# Provided records
=====
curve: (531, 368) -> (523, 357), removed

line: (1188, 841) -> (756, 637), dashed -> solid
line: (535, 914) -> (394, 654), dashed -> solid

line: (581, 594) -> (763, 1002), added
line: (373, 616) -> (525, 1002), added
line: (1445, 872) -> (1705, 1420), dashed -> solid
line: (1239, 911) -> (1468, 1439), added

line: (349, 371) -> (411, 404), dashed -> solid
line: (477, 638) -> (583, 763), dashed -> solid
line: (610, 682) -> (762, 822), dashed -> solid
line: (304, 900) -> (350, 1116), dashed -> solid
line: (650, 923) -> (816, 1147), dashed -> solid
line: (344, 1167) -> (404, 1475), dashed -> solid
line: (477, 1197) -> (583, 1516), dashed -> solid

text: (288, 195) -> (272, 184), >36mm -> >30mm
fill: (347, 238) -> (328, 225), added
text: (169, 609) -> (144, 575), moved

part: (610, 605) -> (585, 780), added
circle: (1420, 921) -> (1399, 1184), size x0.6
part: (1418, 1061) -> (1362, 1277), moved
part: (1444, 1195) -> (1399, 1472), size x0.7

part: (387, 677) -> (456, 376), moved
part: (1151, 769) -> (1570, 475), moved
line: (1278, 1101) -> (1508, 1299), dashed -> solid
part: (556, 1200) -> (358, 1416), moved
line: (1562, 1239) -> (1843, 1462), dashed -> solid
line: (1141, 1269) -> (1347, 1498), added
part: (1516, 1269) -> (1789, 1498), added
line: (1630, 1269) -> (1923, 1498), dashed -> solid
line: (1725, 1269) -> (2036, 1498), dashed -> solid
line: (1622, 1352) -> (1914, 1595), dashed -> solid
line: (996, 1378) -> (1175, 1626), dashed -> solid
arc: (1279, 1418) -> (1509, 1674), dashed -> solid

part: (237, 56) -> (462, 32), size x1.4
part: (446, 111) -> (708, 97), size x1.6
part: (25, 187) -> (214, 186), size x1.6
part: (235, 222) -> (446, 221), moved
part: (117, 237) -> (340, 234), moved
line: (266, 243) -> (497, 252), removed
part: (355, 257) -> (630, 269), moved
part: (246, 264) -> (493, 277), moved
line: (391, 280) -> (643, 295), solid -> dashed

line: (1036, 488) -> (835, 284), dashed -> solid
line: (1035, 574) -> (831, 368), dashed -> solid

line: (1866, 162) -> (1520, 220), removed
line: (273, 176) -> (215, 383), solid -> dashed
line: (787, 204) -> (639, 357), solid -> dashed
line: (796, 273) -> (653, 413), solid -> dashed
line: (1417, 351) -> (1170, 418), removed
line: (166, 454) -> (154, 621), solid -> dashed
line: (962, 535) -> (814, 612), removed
=====
# What you have to do
Search the preceding listing for "removed" and extract every line where it is found.

# The completed task
curve: (531, 368) -> (523, 357), removed
line: (266, 243) -> (497, 252), removed
line: (1866, 162) -> (1520, 220), removed
line: (1417, 351) -> (1170, 418), removed
line: (962, 535) -> (814, 612), removed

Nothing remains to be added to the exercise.